8 Ways To Extend The Lives Of Electronics (And Why They Work)

8 Ways To Extend The Lives Of Electronics (And Why They Work)

In a recession, it's a little harder to give up on a printer cartridge. You know what it's going to cost when you make your way back to Office Max, and really you just need to squeeze one little page out of it.

The New York Times offers eight solutions to extending the lives of such things, and therefore keeping them out of the garbage for just a little longer:

If your printer's ink cartridge runs dry near the end of an important print job, remove the cartridge and run a hair dryer on it for two to three minutes. Then place the cartridge back into the printer and try again while it is still warm.

"The heat from the hair dryer heats the thick ink, and helps it to flow through the tiny nozzles in the cartridge," says Alex Cox, a software engineer in Seattle. "When the cartridge is almost dead, those nozzles are often nearly clogged with dried ink, so helping the ink to flow will let more ink out of the nozzles." The hair dryer trick can squeeze a few more pages out of a cartridge after the printer declares it is empty.

They've even got tips for saving phones dropped in toilets and something to try if your hard drive crashes.

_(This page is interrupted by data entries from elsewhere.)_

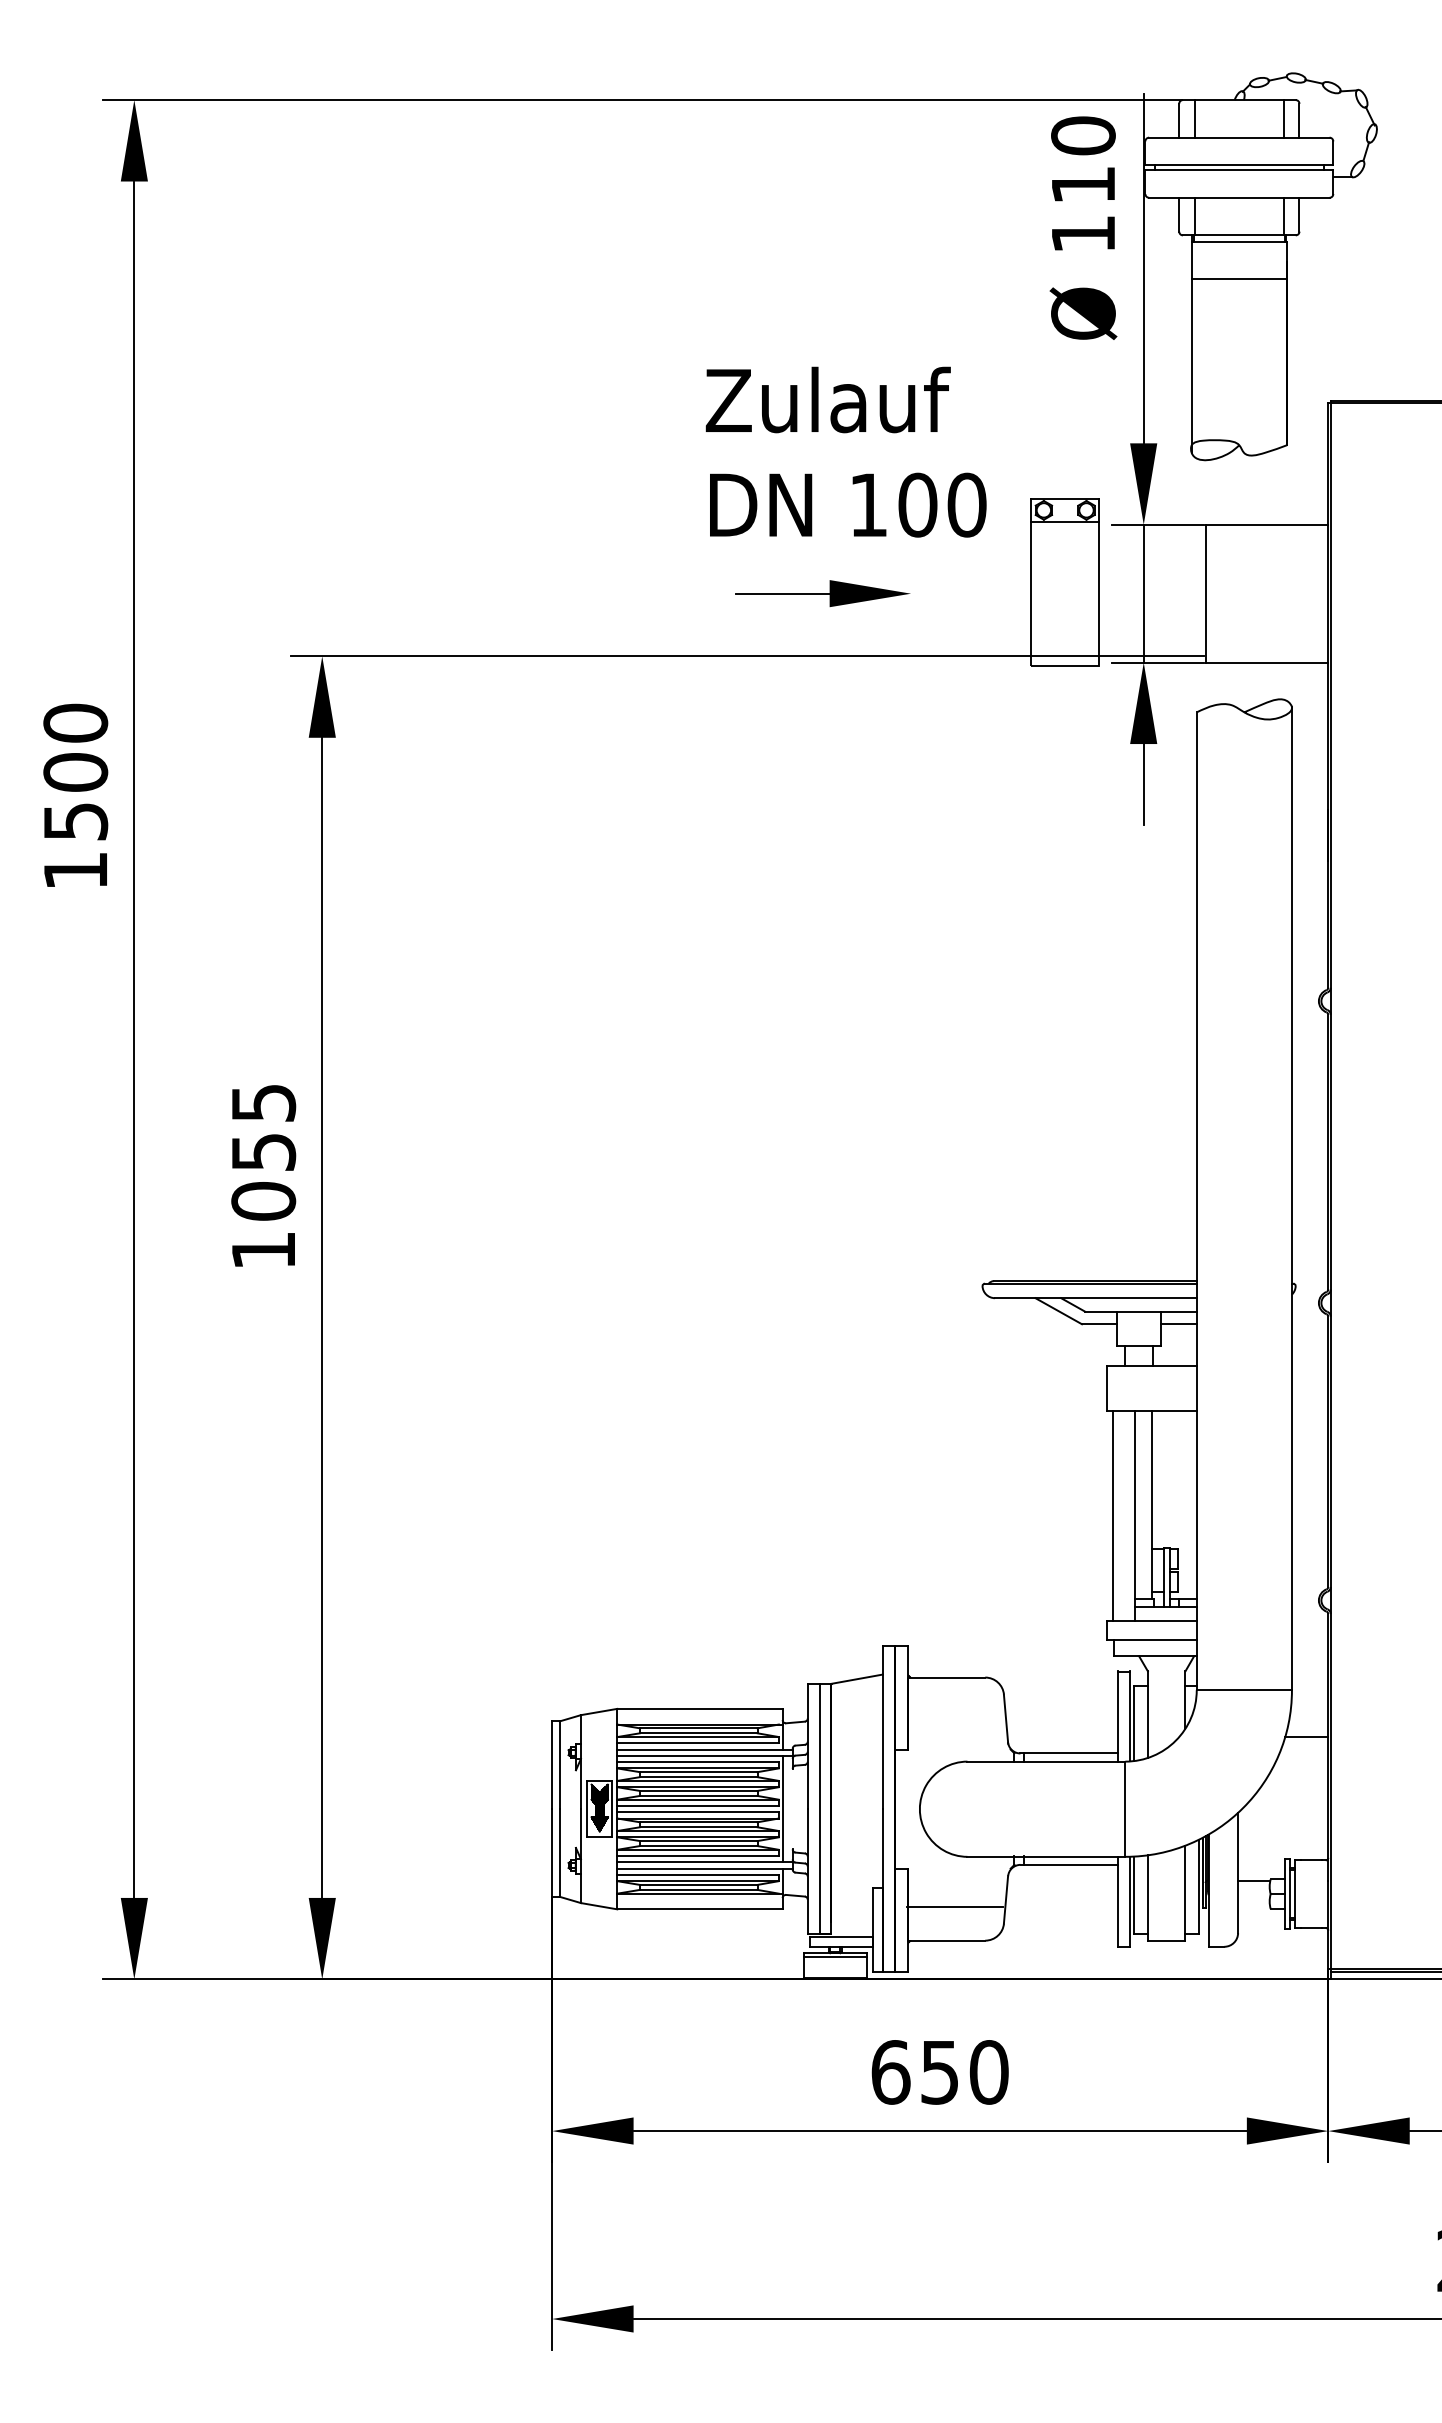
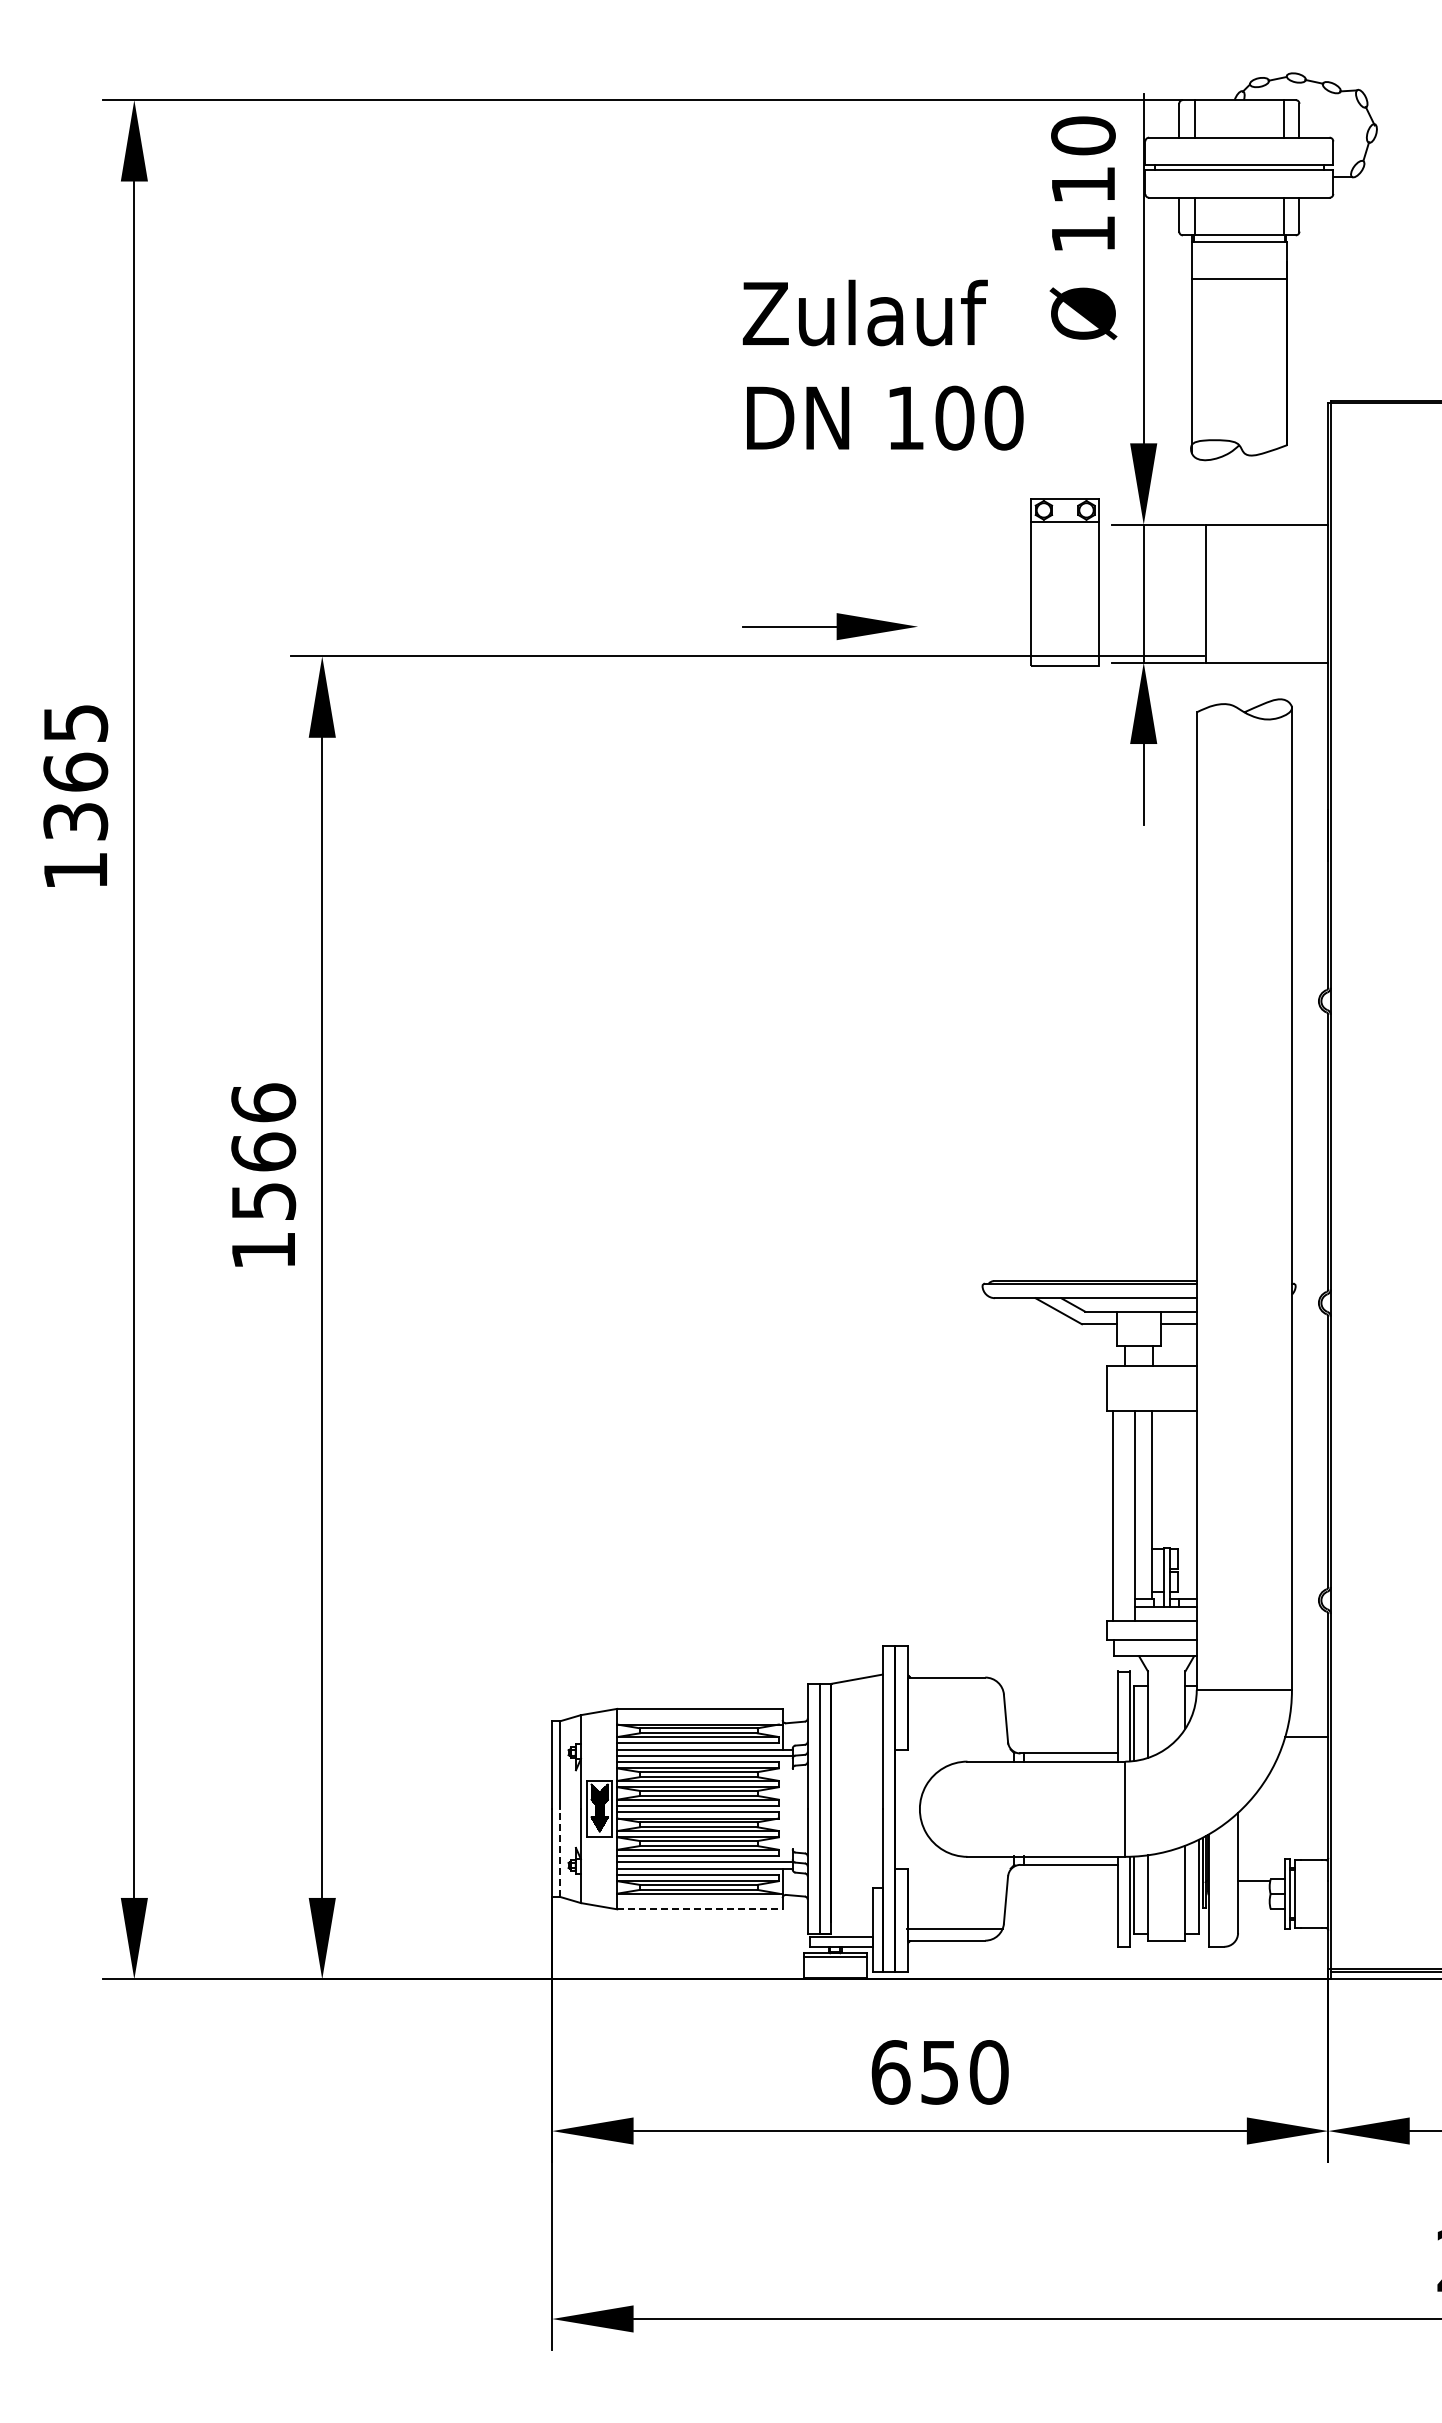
text at (845, 451) position: (845, 451) -> (882, 364)
part at (822, 593) position: (822, 593) -> (829, 626)
text at (75, 771): 1500 -> 1365
text at (263, 1151): 1055 -> 1566
line at (782, 1808): present -> none
line at (559, 1852): solid -> dashed
line at (954, 1906) position: (954, 1906) -> (954, 1928)
line at (699, 1909): solid -> dashed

Mark Ontkush of Treehugger found some extra significance in the tips -- if the New York Times is looking for ways to save electronics from going into the trash, maybe the silver lining to the recession really is that people will find ways to reduce waste throughout their lives:

Ah! Nothing smells like shift more than tips from the New York Times on how to fix your high-tech junk using low-tech solutions. Far from a downer, there's satisfaction to be had here: who hasn't had that gentle internal smile when their hand-slam stopped that crazy 'puterized whirring sound? In today's world, re-pair and fix-it is the name of the game - it's time to reestablish who boss-man is.